- Required actions:
• A. Decide whether each statement agrees with the passage about Mary Meeker. Answer yes or no for each and quote the deciding words. (i) Tencent is based in Shanghai. (ii) The 11 stocks Meeker rated "outperform" rose 83 percent. (iii) Morgan Stanley underwrote all 11 stocks Meeker recommended.
• B. Write what comes next in the passage about Mary Meeker, picking up after its final sentence.

- Page text:
The analyst said she is excited about China’s Internet market because “it’s the combination of one of the biggest markets in the world with the biggest evolution agents. We have defined it as an emerging market meeting an emerging market.”
While the BusinessWeek interview had Meeker praising several U.S.-based Internet companies as major beneficiaries of China’s march to the Web, she identified one Chinese firm, Tencent, as a potential winner. The Shanghai-based company offers an advanced instant-messaging application.
Meeker recently completed a study of Internet-related opportunities in China. Read the report.
Here’s some information on Mary’s previous performance:
Mary became famous for her predictions on Amazon and Priceline. Too bad her predictions only go one way. She failed to correctly advise clients in December 2000 to get out of .com stocks. Meanwhile the 11 stocks she rated “outperform” were down 83 percent. Morgan Stanley was the underwriter for 8 out of the 11 stocks Mary recommended.
It seems odd to me how quickly people forget articles like Fortune Magazines - Where Mary Meeker Went Wrong. I wonder how anyone could trust her research or recommendations again.
This sounds like a case of extreme greed. Why would anyone trust her long term predictions on China if her track record was an abysmal 83 percent down by the end of the .com bull run. That’s no long term strategy to me. That sounds like a short term method to capitalize on greed in China. The government should pass some kind of law to protect the general public from misleading research if an analyst’s performance drops below a certain threshold. This would be such a beneficial law, if the analyst’s research is widespread enough to be read by the general public.

- Data section:
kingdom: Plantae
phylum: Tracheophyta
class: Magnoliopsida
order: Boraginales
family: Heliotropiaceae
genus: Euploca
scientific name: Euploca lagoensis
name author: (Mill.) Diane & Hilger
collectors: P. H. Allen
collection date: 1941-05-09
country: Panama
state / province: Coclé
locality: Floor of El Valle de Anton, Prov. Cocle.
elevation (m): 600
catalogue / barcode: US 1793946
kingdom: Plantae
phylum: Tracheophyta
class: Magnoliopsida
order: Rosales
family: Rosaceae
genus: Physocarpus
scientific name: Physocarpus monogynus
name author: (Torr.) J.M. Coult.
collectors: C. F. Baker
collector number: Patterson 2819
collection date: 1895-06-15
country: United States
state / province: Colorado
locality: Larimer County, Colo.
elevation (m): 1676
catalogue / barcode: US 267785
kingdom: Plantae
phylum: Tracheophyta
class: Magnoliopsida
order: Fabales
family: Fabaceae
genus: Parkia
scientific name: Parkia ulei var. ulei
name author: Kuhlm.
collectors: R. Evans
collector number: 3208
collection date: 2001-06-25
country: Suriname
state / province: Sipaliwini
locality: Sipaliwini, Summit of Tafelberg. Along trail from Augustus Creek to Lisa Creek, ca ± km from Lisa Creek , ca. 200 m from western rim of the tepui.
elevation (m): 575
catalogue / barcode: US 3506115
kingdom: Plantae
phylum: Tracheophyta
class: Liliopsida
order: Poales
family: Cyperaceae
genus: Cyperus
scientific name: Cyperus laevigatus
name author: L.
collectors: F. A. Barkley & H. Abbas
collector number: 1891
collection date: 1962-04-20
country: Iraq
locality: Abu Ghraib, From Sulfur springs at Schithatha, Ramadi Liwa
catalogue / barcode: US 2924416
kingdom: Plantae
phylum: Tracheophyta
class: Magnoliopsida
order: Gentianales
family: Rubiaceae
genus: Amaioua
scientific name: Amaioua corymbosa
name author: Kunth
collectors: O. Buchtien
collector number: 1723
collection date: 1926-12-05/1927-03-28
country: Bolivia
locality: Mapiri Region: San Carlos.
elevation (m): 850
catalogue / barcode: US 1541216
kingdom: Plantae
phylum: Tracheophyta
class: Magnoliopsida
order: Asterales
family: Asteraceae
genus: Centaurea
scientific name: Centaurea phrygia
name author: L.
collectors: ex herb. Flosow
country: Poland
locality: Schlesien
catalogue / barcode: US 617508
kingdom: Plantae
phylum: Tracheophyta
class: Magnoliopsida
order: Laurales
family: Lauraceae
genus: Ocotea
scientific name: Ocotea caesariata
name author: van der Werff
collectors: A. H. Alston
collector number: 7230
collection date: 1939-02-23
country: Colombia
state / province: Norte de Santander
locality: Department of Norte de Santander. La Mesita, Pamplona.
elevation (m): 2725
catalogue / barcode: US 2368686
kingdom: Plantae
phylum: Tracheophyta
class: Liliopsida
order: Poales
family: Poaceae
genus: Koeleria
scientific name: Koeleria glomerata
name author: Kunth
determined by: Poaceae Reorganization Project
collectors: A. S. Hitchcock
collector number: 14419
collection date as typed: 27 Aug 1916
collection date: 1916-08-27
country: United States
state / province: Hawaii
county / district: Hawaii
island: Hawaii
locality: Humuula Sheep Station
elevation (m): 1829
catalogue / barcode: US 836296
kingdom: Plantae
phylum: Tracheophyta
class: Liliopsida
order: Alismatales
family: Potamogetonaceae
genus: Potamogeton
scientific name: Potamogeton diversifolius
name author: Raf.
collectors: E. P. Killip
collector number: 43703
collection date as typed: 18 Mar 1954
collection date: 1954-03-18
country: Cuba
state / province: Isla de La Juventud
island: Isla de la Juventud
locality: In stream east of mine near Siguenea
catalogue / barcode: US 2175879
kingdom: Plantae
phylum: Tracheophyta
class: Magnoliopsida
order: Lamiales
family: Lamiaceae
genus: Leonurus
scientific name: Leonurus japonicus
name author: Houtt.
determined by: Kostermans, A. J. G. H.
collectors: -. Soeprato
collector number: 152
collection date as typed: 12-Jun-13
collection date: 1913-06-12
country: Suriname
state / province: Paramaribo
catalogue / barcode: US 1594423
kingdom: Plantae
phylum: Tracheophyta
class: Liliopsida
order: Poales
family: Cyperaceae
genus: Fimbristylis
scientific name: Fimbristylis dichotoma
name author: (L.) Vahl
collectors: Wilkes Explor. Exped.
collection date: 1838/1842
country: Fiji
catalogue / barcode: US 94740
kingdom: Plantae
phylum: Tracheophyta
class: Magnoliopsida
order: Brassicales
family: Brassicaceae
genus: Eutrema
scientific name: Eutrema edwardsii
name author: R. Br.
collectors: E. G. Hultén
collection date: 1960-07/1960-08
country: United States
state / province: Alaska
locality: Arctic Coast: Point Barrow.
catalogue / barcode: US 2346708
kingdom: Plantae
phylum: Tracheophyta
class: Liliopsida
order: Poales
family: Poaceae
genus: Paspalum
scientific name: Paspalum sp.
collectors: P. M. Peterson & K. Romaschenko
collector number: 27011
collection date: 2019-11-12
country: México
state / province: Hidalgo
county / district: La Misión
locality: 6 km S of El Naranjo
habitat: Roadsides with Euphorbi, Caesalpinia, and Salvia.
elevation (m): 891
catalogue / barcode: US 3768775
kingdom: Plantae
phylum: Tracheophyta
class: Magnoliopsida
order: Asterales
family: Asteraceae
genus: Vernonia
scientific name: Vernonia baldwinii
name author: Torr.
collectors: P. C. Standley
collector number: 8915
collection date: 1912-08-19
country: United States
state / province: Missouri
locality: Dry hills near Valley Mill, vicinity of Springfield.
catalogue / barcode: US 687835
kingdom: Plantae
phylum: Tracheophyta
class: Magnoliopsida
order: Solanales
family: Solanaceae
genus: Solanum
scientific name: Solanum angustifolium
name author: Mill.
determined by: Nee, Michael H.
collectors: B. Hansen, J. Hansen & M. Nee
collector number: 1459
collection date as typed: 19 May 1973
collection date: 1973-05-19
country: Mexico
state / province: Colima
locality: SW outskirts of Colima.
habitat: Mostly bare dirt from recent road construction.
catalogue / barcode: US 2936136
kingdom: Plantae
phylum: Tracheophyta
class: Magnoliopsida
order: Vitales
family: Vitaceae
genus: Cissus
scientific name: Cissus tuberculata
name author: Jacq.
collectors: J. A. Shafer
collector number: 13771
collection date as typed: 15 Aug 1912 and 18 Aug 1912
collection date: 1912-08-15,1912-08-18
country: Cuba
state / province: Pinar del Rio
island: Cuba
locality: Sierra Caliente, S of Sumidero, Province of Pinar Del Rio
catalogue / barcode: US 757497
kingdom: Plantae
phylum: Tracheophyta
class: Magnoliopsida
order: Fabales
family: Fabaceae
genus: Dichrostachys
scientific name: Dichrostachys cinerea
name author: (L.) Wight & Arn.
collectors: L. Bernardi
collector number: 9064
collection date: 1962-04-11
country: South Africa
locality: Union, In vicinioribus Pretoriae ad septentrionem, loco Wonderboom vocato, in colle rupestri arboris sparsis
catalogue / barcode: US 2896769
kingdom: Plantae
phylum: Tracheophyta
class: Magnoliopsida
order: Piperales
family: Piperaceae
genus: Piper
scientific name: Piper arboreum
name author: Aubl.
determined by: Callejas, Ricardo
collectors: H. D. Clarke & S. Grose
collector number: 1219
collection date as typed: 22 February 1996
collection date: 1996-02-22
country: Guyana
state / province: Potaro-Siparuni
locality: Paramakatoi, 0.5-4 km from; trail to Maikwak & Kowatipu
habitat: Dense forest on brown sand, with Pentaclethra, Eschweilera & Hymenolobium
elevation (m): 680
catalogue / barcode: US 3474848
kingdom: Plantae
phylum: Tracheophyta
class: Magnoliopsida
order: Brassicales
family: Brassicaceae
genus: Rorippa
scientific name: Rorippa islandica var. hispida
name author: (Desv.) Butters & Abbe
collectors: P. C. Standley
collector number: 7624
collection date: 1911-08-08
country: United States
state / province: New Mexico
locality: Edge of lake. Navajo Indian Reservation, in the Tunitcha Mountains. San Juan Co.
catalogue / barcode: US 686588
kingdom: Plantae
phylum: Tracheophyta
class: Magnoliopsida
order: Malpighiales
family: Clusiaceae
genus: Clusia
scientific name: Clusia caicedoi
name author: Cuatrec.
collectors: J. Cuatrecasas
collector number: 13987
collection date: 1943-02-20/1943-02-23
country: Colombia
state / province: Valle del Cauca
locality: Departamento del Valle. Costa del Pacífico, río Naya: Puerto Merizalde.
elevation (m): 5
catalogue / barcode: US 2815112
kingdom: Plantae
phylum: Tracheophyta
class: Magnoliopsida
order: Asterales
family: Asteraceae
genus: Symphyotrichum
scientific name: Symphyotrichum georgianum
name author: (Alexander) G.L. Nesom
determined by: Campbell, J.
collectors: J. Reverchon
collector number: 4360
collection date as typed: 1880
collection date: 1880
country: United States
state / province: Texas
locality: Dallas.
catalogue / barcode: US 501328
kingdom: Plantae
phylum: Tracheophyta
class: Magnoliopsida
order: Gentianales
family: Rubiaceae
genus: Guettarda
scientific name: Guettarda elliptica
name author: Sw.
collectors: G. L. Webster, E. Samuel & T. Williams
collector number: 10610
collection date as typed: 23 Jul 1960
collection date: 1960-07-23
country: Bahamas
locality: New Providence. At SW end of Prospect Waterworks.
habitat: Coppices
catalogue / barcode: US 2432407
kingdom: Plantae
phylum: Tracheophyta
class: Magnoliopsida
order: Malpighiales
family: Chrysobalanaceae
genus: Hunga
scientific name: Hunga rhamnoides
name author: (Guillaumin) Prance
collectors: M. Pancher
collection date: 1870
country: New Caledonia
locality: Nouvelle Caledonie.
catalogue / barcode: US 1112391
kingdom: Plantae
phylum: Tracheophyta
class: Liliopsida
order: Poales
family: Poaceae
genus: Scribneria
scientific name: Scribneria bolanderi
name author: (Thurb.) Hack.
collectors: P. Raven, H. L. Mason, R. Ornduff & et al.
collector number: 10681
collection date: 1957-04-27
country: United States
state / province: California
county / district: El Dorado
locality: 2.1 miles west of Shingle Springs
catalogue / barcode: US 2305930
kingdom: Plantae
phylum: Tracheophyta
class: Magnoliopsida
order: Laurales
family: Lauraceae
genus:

- Answers by task:
• A.
(i) Yes: "The Shanghai-based company offers an advanced instant-messaging application."
(ii) No: "the 11 stocks she rated “outperform” were down 83 percent."
(iii) No: "Morgan Stanley was the underwriter for 8 out of the 11 stocks Mary recommended."

• B.
TSM Short Sellers
The short sellers were out in full effect today on TSM, Taiwan Semiconductor. TSM is the company behind the production of the chips that power the Sony Playstation 3 and the Microsoft X-BOX 360. Utilization has been up for the last few quarters and the company has raised its outlook for the remainder of the year. TSM is the worlds largest outsourced chip fabricator by revenue. The stock closed today at $7.94 and traded as low as $7.82. The stock volume was 17Mil shares traded compared to an average trading volume of 9Mil shares.
Greedy short sellers are likely pushing the price of the stock down due to a drop in prices in the Taiwan Stock Exchange.
My target price for the stock is $10 by the end of the year and $11-13 for the first half of 2006.
*Disclaimer, I own 4598 shares of TSM purchased at an average price of $9.0235 per share.
Morgan Stanley Purchases Property Abroad

A trusted source that works for a government sponsored Shanghai Investment Company, tells me that Morgan Stanley is busy buying property in Shanghai. The interesting thing about Morgan Stanley purchasing property is that Morgan Stanley is advising its customers not to buy property from Shanghai citing over inflated prices. Meanwhile Morgan Stanley is busy investing in property development projects.
I believe the reason for the companies opposite messages is that following the .com bust, financial companies have come under increased pressure to separate their research and investment arms.
So while Morgan Stanley’s research arm is telling its customers not to buy Shanghai Property, Morgan Stanley is busy investing in Shanghai property. The prices in Shanghai have shot-up as much as 400% in some new commercial and residential developments over the last 5 years.
Relatively speaking Shanghai property is priced cheaply compared to other major international cities like Manhattan and Tokyo. The price per sq./ft is hovering around $500USD for prime residential property. Compared to other heated markets such as Dublin in Ireland, where a 10ft shed recently sold for $269,000, Germany’s residential market or Florida’s real estate boom, the rise in Shanghai’s prices seem timid. I believe the downside risk in Shanghai’s market is less substantial than other heated markets due to the relative low price.